_Instructions for the task_
Repeat exactly the lines below that lie between the line with "том браузере для следующего комментария." and the line with "Le mercredi 8 mars, nous avons eu", counting both of those lines as part of the answer.

(Stored data entries)
- Opening Delimiter -
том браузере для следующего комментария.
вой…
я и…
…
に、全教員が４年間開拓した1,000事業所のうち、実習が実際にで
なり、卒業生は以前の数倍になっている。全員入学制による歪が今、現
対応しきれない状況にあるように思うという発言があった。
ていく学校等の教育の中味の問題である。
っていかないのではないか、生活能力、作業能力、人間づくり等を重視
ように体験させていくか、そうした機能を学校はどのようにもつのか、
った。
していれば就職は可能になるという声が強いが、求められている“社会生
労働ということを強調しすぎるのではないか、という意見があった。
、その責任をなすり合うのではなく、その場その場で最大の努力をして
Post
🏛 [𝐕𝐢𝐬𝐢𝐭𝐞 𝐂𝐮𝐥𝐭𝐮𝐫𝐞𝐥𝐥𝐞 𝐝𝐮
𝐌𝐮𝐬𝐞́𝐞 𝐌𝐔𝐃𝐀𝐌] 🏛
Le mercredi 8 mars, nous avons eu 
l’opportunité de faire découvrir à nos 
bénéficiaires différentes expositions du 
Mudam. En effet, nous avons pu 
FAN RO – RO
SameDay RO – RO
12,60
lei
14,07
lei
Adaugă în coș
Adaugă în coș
- Closing Delimiter -
- Opening Delimiter -
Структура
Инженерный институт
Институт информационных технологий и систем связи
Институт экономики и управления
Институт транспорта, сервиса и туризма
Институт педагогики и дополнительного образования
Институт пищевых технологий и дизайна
- Closing Delimiter -
_Solved problem_
том браузере для следующего комментария.
вой…
я и…
…
に、全教員が４年間開拓した1,000事業所のうち、実習が実際にで
なり、卒業生は以前の数倍になっている。全員入学制による歪が今、現
対応しきれない状況にあるように思うという発言があった。
ていく学校等の教育の中味の問題である。
っていかないのではないか、生活能力、作業能力、人間づくり等を重視
ように体験させていくか、そうした機能を学校はどのようにもつのか、
った。
していれば就職は可能になるという声が強いが、求められている“社会生
労働ということを強調しすぎるのではないか、という意見があった。
、その責任をなすり合うのではなく、その場その場で最大の努力をして
Post
🏛 [𝐕𝐢𝐬𝐢𝐭𝐞 𝐂𝐮𝐥𝐭𝐮𝐫𝐞𝐥𝐥𝐞 𝐝𝐮
𝐌𝐮𝐬𝐞́𝐞 𝐌𝐔𝐃𝐀𝐌] 🏛
Le mercredi 8 mars, nous avons eu 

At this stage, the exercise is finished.